About Us :

About BDDM

The Brain Development and Disease Mechanisms (BDDM) is a large-scale India-UK research collaboration between The Institute for Stem Cell Biology and Regenerative Medicine (inStem) and the National Centre for Biological Sciences (NCBS), Bangalore, and the University of Edinburgh, Scotland UK. In addition, there are strategic partners at the Sanger Institute/University of Cambridge. CBDR was established in 2013.

The initial focus of our research is on neurodevelopmental disorders and this work is funded by a grant entitled "Centre for Neurodevelopmental Synaptopathies" from the Department of Biotechnology (DBT), Government of India.

The Director of CBDR is Professor Sumantra “Shona” Chattarji, a neurobiologist at NCBS. Professor Siddharthan Chandran and Professor Peter Kind from the University of Edinburgh are Associate Directors.

In addition to the research, CBDR prioritises the training of clinician scientists, a feature of Indian research that is currently lacking.

Scientific Objectives

The focus of the CBDR is on neurodevelopmental and neurodegenerative disorders. We recognise that development and regeneration are closely linked processes with overlapping mechanistic underpinnings that can be studied using common technological platforms.

There is a great unmet need for research in neurodevelopmental and neurodegenerative diseases that will lead to new therapies.

Neurodevelopmental disorders such as autism and intellectual disability affect over 100 million people worldwide. They can cause a wide range of difficulties with learning, as well as social, language, attentional, emotional, and behavioural problems.

Neurodegenerative diseases represent a growing major public health threat in the industrialised world. These diseases include multiple sclerosis, motor neurone disease, Parkinson’s disease and related conditions and dementias. More than 20 million people worldwide are diagnosed with a neurodegenerative disease each year.

Research at CBDR will integrate results from a range of model systems, from cell to synapse to behaviour.

The genetic basis of autism spectrum disorders and intellectual disabilities is our starting point for modelling these complex disorders. We will use human and rodent models to determine the cellular and circuit-based mechanisms that underlie neurodevelopmental and neurodegenerative disorders.

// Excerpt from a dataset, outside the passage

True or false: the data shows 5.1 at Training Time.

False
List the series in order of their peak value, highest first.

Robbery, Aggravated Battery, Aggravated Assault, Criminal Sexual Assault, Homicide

Together, these approaches tap into the wealth of experience at the partner institutions to strengthen the translational link between preclinical and clinical studies.

Scientific Programmes

1. Modelling Human Autism Spectrum Disorders “in a Dish”: Human Discovery and Testing Platform

Human pluripotent stem cell-based in vitro systems will be used for discovery of the cellular and synaptic mechanisms underlying autism spectrum disorders and intellectual disability. Subsequently, they will be used for large-scale screening for effective pharmaceutical compounds.

2. The Autistic Synapse: From Pathways to Rescue

The convergence of developmental and cellular phenotypes associated with genetically heterogeneous causes will be tested using mouse models of highly penetrant single gene causes of autism spectrum disorders and intellectual disability.

We will also determine whether these heterogeneous disorders respond to a small number of tailored treatments throughout the lifespan of the animal and determine whether there are common axes of synaptic neuropathology that can explain a wide range of genetic disorders.

3. The Autistic Circuit: From cellular Physiology to Behaviour

New rat models of highly penetrant single gene causes of autism spectrum disorders and intellectual disability will be generated to model autistic and cognitive behaviours. These models permit the use of functional magnetic resonance imaging (MRI) in awake behaving animals that will parallel its use in humans. This will allow, for the first time, human clinical trials to be informed by identical trials in rodents. Certain behavioural studies, e.g. of social interactions, may also be easier in rats than in mice.